Arshia Takdastan a été arrêté à Noshahr le 24 septembre 2022 et transféré dès le lendemain au centre de détention de Shahid Kazemi, à Sari. D’après les informations obtenues par Amnesty International, il y a été détenu à l’isolement pendant 28 jours et a été régulièrement frappé et menacé de mort, notamment avec une arme à feu pointée sur la tempe. Les pasdaran ont menacé de le descendre s’il ne passait pas aux « aveux » devant une caméra. Ils ont également menacé d’arrêter et de torturer son père s’il n’acceptait pas de « coopérer ». Pendant 18 jours, les autorités ont dissimulé à sa famille quel sort lui avait été réservé, ce qui s’apparente à une disparition forcée.

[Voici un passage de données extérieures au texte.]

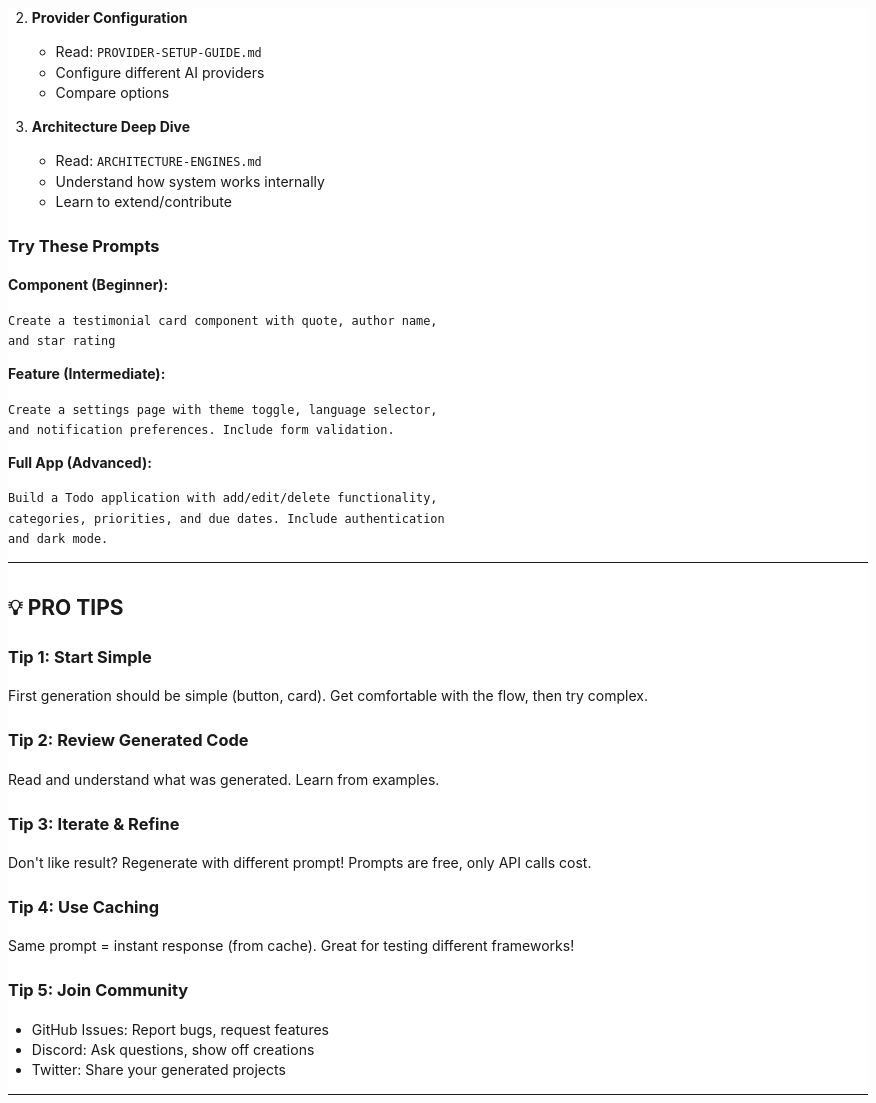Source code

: 2. **Provider Configuration**
   - Read: `PROVIDER-SETUP-GUIDE.md`
   - Configure different AI providers
   - Compare options

3. **Architecture Deep Dive**
   - Read: `ARCHITECTURE-ENGINES.md`
   - Understand how system works internally
   - Learn to extend/contribute

### Try These Prompts

**Component (Beginner):**
```
Create a testimonial card component with quote, author name, 
and star rating
```

**Feature (Intermediate):**
```
Create a settings page with theme toggle, language selector, 
and notification preferences. Include form validation.
```

**Full App (Advanced):**
```
Build a Todo application with add/edit/delete functionality, 
categories, priorities, and due dates. Include authentication 
and dark mode.
```

---

## 💡 PRO TIPS

### Tip 1: Start Simple
First generation should be simple (button, card).
Get comfortable with the flow, then try complex.

### Tip 2: Review Generated Code
Read and understand what was generated.
Learn from examples.

### Tip 3: Iterate & Refine
Don't like result? Regenerate with different prompt!
Prompts are free, only API calls cost.

### Tip 4: Use Caching
Same prompt = instant response (from cache).
Great for testing different frameworks!

### Tip 5: Join Community
- GitHub Issues: Report bugs, request features
- Discord: Ask questions, show off creations
- Twitter: Share your generated projects

---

Dans son jugement, qu’Amnesty International a pu examiner, le tribunal révolutionnaire a cité à titre de preuve de son « inimitié à l’égard de Dieu » un texto envoyé par Arshia Takdastan à Iran International, un média basé à l’étranger. D’après le verdict, il remerciait dans ce message Iran International pour avoir « soutenu le peuple » et lui demandait de « continuer d’encourager le peuple pour en finir avec la République islamique ».

Mehdi Mohammadifard est entré en clandestinité le 1er octobre 2022 après avoir été convoqué pour interrogatoire par les gardiens de la révolution. Il a été repéré et arrêté le 2 octobre, en tout début de matinée. Selon des informations obtenues par Amnesty International, Mehdi Mohammadifard a été violemment frappé et poussé à terre lors de son arrestation, ce qui lui a valu d’avoir le nez cassé. Après son interpellation, il a été détenu pendant une semaine à l’isolement dans une cellule infestée de souris et de cafards.

Au cours de cette période, il a été soumis à la torture et à des mauvais traitements, notamment passé à tabac et suspendu la tête en bas, dans le but de le faire « avouer ». Il a également subi un viol, tel que défini par le droit pénal international, à savoir tout acte de pénétration vaginale, anale ou orale non consentie, de nature sexuelle, commis sur le corps d’une autre personne en utilisant une partie du corps ou un objet. Ce viol a entraîné des blessures anales et des saignements rectaux qui ont nécessité son transfert en urgence vers un hôpital extérieur à la prison. Il a été renvoyé au centre de détention le lendemain, avant d’être rétabli.

Amnesty International n’a pas pu confirmer avec certitude dans quel centre de détention il se trouvait durant la période d’interrogatoire. Mehdi Mohammadifard est actuellement incarcéré à la prison centrale de Noshahr. Il n’a pas été autorisé à recevoir de visites de sa famille avant que sa condamnation à mort ne soit prononcée en décembre 2022.